» **Work request**
Find the line with "ring tip: (78, 65)" in the entries below, then reproduce it and every line after it down to and including the line with "thumb cmc: (203, 255)", exactly.

» **Source material**
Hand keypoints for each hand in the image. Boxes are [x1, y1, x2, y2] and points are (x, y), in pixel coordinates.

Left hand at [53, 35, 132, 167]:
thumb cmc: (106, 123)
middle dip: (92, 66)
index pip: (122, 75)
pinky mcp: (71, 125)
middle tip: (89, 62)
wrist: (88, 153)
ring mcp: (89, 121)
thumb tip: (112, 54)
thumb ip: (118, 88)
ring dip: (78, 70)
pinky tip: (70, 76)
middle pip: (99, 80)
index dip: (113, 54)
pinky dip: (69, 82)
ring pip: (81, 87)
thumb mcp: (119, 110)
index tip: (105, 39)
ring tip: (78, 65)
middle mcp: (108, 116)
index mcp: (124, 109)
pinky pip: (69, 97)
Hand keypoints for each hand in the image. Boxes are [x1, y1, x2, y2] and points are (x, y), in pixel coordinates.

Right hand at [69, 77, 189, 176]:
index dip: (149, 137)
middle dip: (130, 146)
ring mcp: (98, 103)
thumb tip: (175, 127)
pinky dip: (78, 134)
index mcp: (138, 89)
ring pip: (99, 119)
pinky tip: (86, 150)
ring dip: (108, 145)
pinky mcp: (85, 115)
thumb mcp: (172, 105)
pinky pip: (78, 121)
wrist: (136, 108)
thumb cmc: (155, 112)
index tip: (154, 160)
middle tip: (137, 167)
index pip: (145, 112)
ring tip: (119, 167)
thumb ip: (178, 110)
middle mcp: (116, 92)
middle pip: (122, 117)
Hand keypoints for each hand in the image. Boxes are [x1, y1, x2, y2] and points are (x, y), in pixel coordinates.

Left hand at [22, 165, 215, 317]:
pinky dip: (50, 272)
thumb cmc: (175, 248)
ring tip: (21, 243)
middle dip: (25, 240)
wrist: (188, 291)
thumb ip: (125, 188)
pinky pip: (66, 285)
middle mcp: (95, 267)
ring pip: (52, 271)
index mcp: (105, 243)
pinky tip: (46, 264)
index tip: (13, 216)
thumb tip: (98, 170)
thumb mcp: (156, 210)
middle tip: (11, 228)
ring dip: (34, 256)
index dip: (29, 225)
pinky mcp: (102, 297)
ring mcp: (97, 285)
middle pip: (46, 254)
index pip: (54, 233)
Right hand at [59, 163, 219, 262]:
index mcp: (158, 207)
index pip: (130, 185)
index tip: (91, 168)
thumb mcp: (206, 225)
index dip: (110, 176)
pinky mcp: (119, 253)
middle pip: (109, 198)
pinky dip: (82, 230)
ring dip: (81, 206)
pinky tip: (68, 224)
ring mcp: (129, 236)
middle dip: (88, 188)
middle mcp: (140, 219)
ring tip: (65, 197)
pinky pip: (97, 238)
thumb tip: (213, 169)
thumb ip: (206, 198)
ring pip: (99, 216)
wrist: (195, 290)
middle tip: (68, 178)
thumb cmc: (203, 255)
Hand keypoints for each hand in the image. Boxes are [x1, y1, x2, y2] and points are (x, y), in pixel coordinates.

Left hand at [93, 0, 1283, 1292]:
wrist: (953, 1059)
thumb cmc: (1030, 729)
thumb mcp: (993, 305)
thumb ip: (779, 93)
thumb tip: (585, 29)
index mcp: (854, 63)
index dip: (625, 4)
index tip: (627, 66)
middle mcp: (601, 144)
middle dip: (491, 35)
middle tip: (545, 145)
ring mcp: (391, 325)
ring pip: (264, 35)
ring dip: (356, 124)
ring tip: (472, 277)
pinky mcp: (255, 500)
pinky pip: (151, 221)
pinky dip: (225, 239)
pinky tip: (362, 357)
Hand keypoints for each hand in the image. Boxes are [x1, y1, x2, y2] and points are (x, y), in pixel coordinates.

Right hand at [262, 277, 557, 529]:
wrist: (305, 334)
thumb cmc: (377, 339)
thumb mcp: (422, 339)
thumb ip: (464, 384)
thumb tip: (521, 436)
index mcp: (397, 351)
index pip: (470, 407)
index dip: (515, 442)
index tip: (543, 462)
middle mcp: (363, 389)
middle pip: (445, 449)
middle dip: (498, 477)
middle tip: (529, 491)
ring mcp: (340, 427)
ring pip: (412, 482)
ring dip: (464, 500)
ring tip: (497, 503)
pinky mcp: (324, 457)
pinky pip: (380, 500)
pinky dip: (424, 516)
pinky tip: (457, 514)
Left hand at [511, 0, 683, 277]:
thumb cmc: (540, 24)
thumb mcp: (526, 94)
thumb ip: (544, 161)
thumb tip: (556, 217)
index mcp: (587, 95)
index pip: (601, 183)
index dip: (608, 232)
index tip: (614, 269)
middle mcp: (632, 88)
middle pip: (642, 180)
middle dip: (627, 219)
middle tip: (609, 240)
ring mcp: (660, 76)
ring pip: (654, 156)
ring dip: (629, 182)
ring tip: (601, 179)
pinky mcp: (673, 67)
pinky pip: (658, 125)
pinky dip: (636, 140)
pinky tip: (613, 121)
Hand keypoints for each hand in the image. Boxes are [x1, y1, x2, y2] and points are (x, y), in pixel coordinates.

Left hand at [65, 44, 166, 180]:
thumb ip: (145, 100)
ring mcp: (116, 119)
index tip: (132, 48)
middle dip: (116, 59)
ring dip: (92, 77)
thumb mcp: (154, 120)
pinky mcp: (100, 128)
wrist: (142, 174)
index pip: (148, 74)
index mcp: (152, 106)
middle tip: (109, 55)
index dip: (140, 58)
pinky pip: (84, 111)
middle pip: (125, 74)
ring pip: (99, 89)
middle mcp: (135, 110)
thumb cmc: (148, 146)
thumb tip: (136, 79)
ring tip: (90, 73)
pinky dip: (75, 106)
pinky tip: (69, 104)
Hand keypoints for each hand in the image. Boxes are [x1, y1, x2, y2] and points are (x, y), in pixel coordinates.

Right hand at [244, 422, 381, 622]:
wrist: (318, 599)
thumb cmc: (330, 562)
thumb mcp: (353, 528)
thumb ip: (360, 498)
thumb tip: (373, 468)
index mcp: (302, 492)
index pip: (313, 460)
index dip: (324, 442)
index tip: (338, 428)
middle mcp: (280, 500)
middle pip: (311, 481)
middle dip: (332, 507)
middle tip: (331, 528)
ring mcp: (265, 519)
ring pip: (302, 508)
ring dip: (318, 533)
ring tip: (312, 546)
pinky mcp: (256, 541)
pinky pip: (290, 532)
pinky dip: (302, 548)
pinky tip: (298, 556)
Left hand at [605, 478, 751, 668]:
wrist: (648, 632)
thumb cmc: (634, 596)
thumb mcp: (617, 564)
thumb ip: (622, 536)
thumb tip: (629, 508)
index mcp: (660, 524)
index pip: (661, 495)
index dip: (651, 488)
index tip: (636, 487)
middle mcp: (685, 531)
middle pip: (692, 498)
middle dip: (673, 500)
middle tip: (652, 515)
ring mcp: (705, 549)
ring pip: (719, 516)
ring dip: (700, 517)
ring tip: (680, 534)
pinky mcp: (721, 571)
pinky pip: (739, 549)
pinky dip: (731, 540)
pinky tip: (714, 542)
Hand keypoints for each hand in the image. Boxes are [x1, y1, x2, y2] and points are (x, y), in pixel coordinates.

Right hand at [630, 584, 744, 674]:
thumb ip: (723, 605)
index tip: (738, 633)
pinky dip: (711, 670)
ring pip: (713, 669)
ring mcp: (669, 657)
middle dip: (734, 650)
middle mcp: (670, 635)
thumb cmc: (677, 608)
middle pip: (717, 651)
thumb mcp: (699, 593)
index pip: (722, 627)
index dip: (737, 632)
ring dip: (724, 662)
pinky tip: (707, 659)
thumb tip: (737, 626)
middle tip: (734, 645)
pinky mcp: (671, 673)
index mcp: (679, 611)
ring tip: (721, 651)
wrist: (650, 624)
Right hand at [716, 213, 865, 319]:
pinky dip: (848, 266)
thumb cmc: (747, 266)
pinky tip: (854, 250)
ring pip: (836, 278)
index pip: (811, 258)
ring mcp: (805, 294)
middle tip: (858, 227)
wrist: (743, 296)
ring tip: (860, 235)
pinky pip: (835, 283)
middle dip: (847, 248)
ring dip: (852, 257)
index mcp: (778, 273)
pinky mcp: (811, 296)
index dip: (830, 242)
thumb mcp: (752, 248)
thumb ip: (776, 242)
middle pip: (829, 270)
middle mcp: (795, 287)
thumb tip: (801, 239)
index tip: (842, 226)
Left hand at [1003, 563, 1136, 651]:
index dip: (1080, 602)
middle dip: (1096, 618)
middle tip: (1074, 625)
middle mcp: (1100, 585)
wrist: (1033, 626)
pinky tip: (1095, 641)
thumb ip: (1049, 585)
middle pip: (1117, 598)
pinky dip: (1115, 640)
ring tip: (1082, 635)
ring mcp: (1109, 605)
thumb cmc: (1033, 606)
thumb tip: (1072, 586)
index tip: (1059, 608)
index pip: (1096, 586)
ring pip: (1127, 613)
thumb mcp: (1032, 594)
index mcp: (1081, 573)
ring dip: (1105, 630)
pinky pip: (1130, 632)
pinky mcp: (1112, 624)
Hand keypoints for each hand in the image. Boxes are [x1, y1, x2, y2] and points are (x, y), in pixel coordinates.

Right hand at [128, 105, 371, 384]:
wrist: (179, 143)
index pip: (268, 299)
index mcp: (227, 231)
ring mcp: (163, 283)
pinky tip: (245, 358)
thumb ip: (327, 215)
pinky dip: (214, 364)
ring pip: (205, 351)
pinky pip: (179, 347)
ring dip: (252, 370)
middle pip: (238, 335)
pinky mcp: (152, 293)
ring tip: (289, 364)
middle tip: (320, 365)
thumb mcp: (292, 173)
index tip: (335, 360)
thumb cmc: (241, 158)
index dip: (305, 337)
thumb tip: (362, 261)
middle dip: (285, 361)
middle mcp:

» **Reply to the task**
ring tip: (78, 65)
middle mcp: (108, 116)
index mcp: (124, 109)
pinky pip: (69, 97)
Hand keypoints for each hand in the image. Boxes are [x1, y1, x2, y2] and points are (x, y), in pixel coordinates.

Right hand at [69, 77, 189, 176]:
index dip: (149, 137)
middle dip: (130, 146)
ring mcp: (98, 103)
thumb tip: (175, 127)
pinky dip: (78, 134)
index mcp: (138, 89)
ring pip: (99, 119)
pinky tip: (86, 150)
ring dip: (108, 145)
pinky mcp: (85, 115)
thumb mcp: (172, 105)
pinky pip: (78, 121)
wrist: (136, 108)
thumb cmc: (155, 112)
index tip: (154, 160)
middle tip: (137, 167)
index pip: (145, 112)
ring tip: (119, 167)
thumb ip: (178, 110)
middle mcp: (116, 92)
middle pip: (122, 117)
Hand keypoints for each hand in the image. Boxes are [x1, y1, x2, y2] and points are (x, y), in pixel coordinates.

Left hand at [22, 165, 215, 317]:
pinky dip: (50, 272)
thumb cmc: (175, 248)
ring tip: (21, 243)
middle dip: (25, 240)
wrist: (188, 291)
thumb ip: (125, 188)
pinky pip: (66, 285)
middle mcp: (95, 267)
ring pip: (52, 271)
index mcp: (105, 243)
pinky tip: (46, 264)
index tip: (13, 216)
thumb tip: (98, 170)
thumb mcp: (156, 210)
middle tip: (11, 228)
ring dip: (34, 256)
index dip: (29, 225)
pinky mcp: (102, 297)
ring mcp: (97, 285)
middle pip: (46, 254)
index pip: (54, 233)
Right hand at [59, 163, 219, 262]:
index mcp: (158, 207)
index pip: (130, 185)
index tip: (91, 168)
thumb mcp: (206, 225)
index dip: (110, 176)
pinky mcp: (119, 253)
middle pip: (109, 198)
pinky dip: (82, 230)
ring dip: (81, 206)
pinky tip: (68, 224)
ring mcp: (129, 236)
middle dip: (88, 188)
middle mcp: (140, 219)
ring tip: (65, 197)
pinky pip: (97, 238)
thumb tip: (213, 169)
thumb ip: (206, 198)
ring pip: (99, 216)
wrist: (195, 290)
middle tip: (68, 178)
thumb cmc: (203, 255)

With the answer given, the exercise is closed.